ESPE2021 ePoster Category 1 Growth Hormone and IGFs B (10 abstracts)
1Schneider Childrens Medical Center of Israel, Petach-Tikva, Israel; 2Tel Aviv University, Tel- Aviv, Israel
Objective: Given a large number of false-positive growth hormone deficiency (GHD) diagnoses from a single GH stimulation test in normal children, two different pharmacological tests, performed on separate days or sequentially, are required. This study aims to assess the reliability and safety of a combined clonidine-arginine stimulation test (CACST).
Design: Retrospective, single-center, observational study.
Methods: During 2017-2019, 515 children aged > 8 years underwent GH stimulation tests [CACST-362 or clonidine-first stimulation test (CST)-153]. The main outcome measures used to compare the tests were GH response (sufficiency/deficiency) and amplitude and timing of peak GH and safety parameters.
Results: Population characteristics: median age-12.2 years (IQR 10.7, 13.4), boys -331 (64%), prepubertal-282 (54.8%). GHD rate was comparable with 12.7% for CACST and 14.4% for CST followed by confirmatory test (glucagon/arginine), P = 0.609. Peak GH was higher and occurred later in response to CACST compared to CST [14.6 ng/ml (IQR 10.6, 19.4) vs. 11.4 ng/ml (IQR 7.0, 15.8), P < 0.001; 90 min (IQR 60, 90) vs. 60 min (IQR 60,90), P < 0.001, respectively]. Peak GH in response to CACST was not modified by pubertal stage. No serious adverse events occurred following CACST.

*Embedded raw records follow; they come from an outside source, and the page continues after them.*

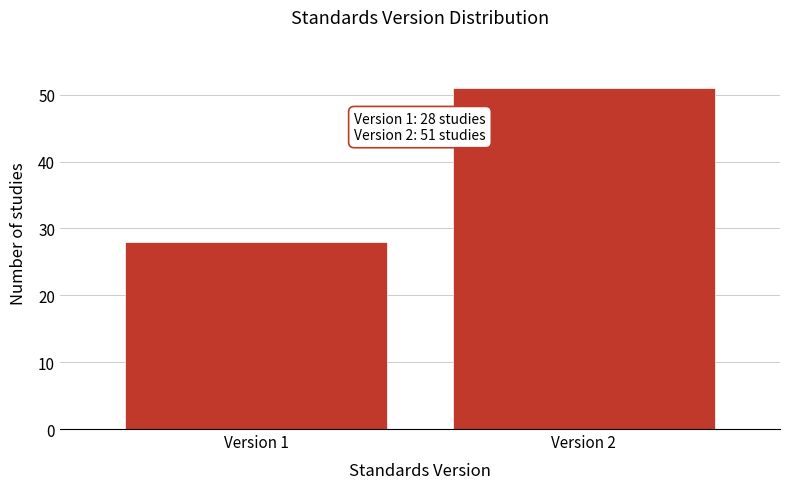

Reading left to right, transcribe all the data shown in this chart.

Version 1=28	Version 2=51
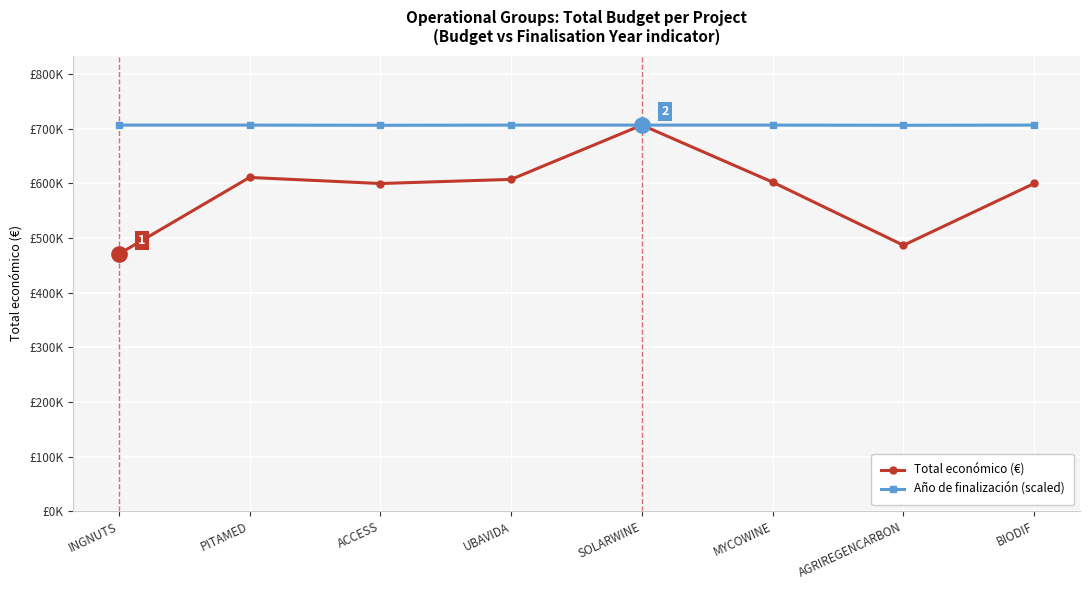

List the series in order of their peak value, lowest first.

Total económico (€), Año de finalización (scaled)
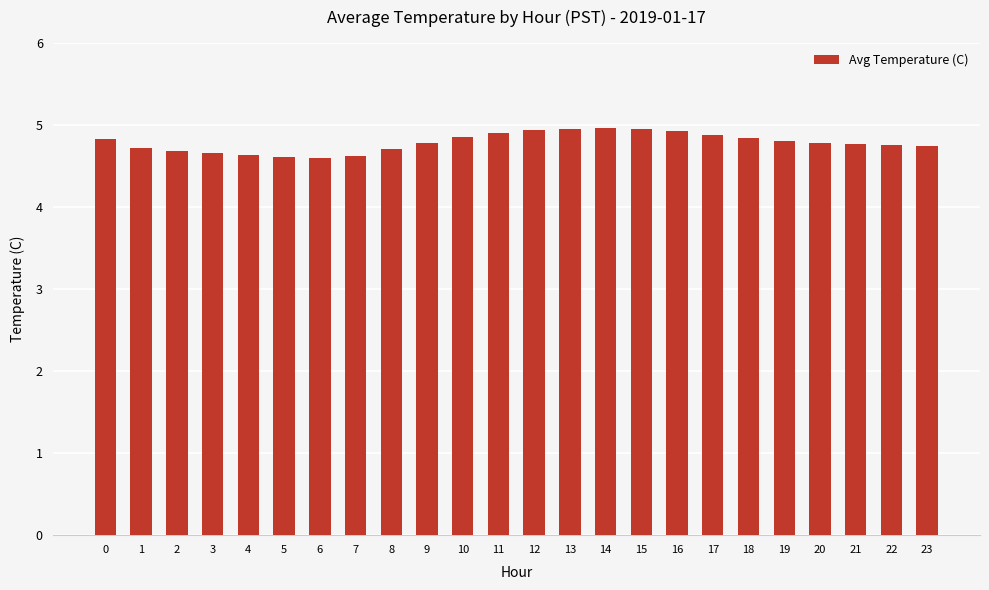

What is the sum of all values?

114.8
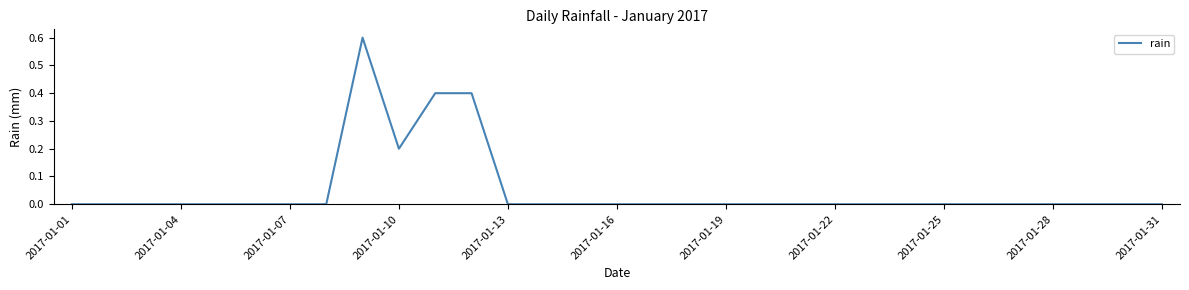

What is the difference between the maximum and minimum values?

0.6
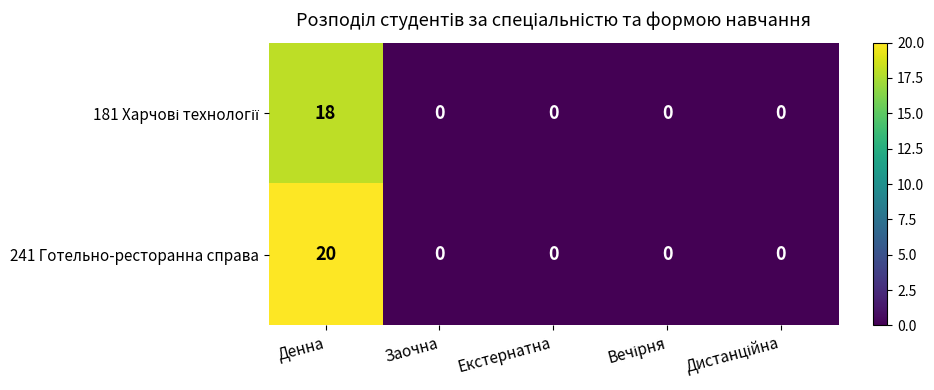

What is the total value across all series at Денна?

38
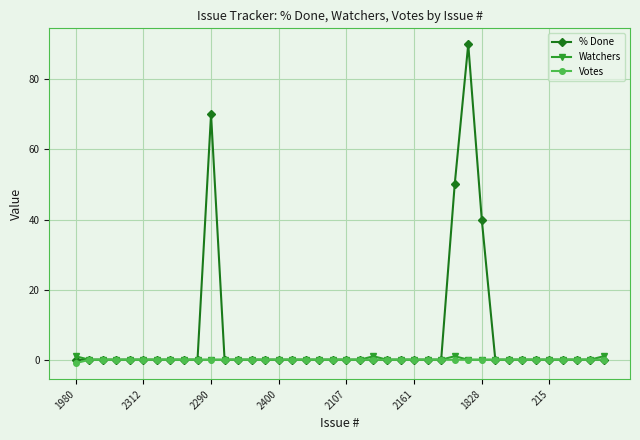

What are all the series names shown in the legend?

% Done, Watchers, Votes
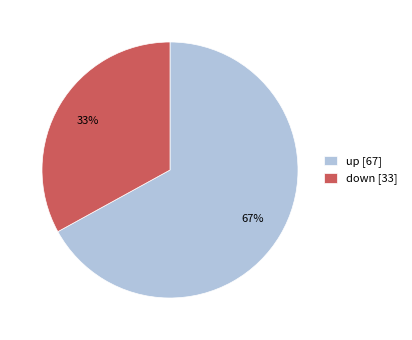

Which slice is the smallest?

down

Conclusion: Our findings demonstrate the reliability and safety of CACST in detecting GHD in late childhood and adolescence, suggesting that it may replace separate or sequential GHSTs. By diminishing the need for a second GHST, CACST saves time, is more cost-effective, and reduces discomfort for children, their caregivers, and medical staff.